◆ TEXTAUSZUG:
Die Lust auf die große Bühne

Die Fête de la Musique kommt bei Nachwuchsbands gut an. Sie freuen sich auf ein Konzert vor großem Publikum und ohne Konkurrenzdruck. Den haben sie schon bei der Suche nach Proberäumen

VON OLIVER TRENKAMP

„One, two, three, four“, schreit Ron in sein Mikrofon – Schlagzeug, Bass und seine Gitarre setzen ein. Ron und seine Band Subriss machen Rock ’n’ Roll und dies ist einer ihrer ersten großen Auftritte. Der Inhaber der linken Jugendkneipe „Recht Un’Ordnung“ hatte sie gefragt, ob sie auf der Schöneberger Bühne der Fête de la Musique auftreten wollten. Klar wollten sie, „es gibt schließlich nicht unbegrenzt Auftrittsmöglichkeiten“, erklärt Zerstörn, wie sich der Bassist nennt.

Das war 1999, da gab es die Band gerade einmal zwei Jahre. Nach den drei Rockern trat die neunköpfige Ska-Kombo Ginsengbonbons auf, die hatte sich fast zeitgleich gegründet. Zwar ist die Musik der Bands vollkommen unterschiedlich, doch hatten beide mit ähnlichen Problemen zu kämpfen.

◆ AUSGEWÄHLTE DATENSÄTZE:
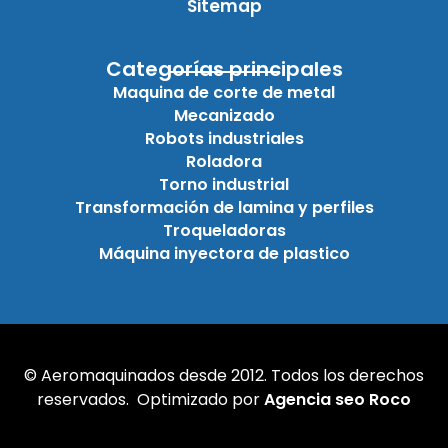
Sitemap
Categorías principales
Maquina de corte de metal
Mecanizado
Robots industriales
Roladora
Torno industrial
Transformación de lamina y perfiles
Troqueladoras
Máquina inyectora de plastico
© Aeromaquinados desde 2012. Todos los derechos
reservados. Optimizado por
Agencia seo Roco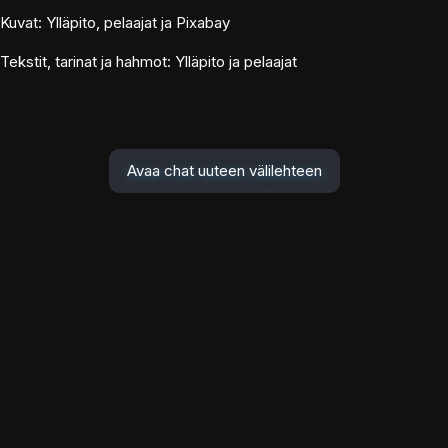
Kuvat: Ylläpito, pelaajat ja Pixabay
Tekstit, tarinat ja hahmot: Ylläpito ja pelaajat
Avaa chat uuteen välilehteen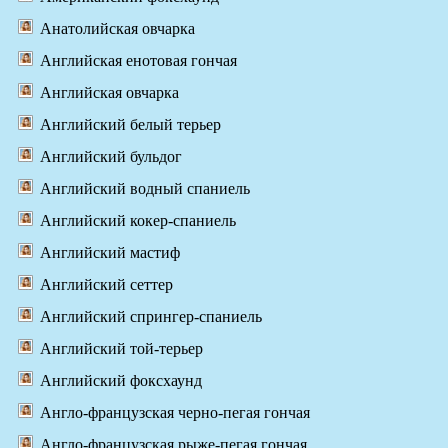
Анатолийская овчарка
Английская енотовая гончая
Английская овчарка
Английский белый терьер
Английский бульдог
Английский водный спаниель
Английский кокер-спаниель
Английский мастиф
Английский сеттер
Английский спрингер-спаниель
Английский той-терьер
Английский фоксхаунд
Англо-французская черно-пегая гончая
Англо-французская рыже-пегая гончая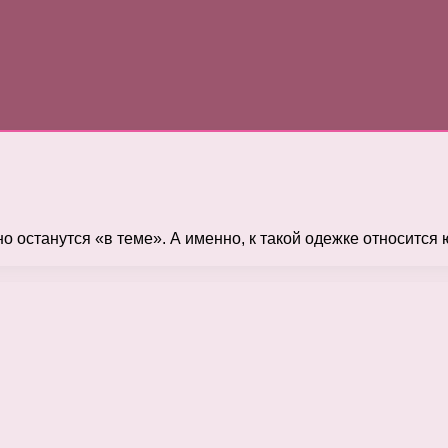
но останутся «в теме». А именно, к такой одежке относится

...

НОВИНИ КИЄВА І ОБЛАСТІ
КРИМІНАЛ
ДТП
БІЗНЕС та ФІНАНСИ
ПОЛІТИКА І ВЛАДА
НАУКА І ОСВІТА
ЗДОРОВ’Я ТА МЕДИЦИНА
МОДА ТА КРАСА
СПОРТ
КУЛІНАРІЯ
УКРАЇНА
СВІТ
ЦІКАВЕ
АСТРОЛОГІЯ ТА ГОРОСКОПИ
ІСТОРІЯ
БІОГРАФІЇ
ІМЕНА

--

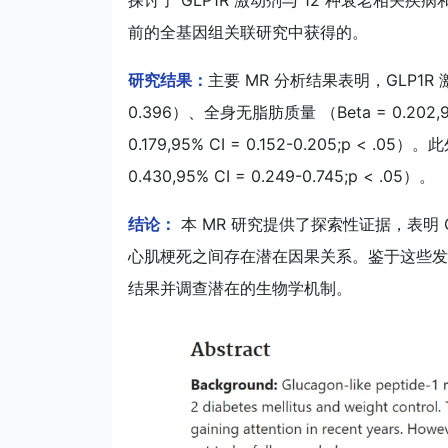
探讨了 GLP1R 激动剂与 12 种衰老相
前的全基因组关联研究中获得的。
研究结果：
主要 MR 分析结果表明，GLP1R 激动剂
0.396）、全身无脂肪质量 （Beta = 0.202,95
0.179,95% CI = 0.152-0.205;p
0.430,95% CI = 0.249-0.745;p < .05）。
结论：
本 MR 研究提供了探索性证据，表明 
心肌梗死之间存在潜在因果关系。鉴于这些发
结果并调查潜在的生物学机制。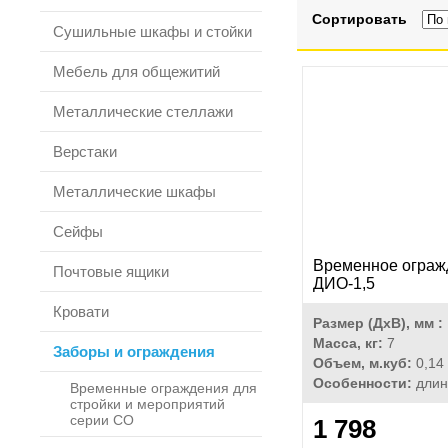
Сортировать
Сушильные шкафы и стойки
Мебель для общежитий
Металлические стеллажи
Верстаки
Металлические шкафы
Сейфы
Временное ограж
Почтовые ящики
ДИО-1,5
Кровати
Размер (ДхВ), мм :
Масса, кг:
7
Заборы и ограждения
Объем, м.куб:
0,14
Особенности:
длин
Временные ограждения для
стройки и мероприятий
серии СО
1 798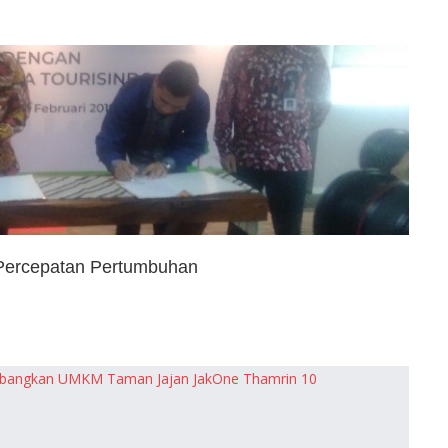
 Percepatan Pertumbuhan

◆ AUFGABEN:
1. Schreiben Sie aus dem Artikel zur Fête de la Musique den Abschnitt ab, der mit „Die Lust auf“ beginnt und bis einschließlich „der Bassist nennt.“ reicht.
2. Nennen Sie alle Instrumente, die laut dem Artikel zur Fête de la Musique einsetzen, nachdem Ron ins Mikrofon gezählt hat.
Die Datensätze spielen hierfür keine Rolle.

◆ LÖSUNGEN:
1.
Die Lust auf die große Bühne

Die Fête de la Musique kommt bei Nachwuchsbands gut an. Sie freuen sich auf ein Konzert vor großem Publikum und ohne Konkurrenzdruck. Den haben sie schon bei der Suche nach Proberäumen

VON OLIVER TRENKAMP

„One, two, three, four“, schreit Ron in sein Mikrofon – Schlagzeug, Bass und seine Gitarre setzen ein. Ron und seine Band Subriss machen Rock ’n’ Roll und dies ist einer ihrer ersten großen Auftritte. Der Inhaber der linken Jugendkneipe „Recht Un’Ordnung“ hatte sie gefragt, ob sie auf der Schöneberger Bühne der Fête de la Musique auftreten wollten. Klar wollten sie, „es gibt schließlich nicht unbegrenzt Auftrittsmöglichkeiten“, erklärt Zerstörn, wie sich der Bassist nennt.

2. Schlagzeug, Bass, Gitarre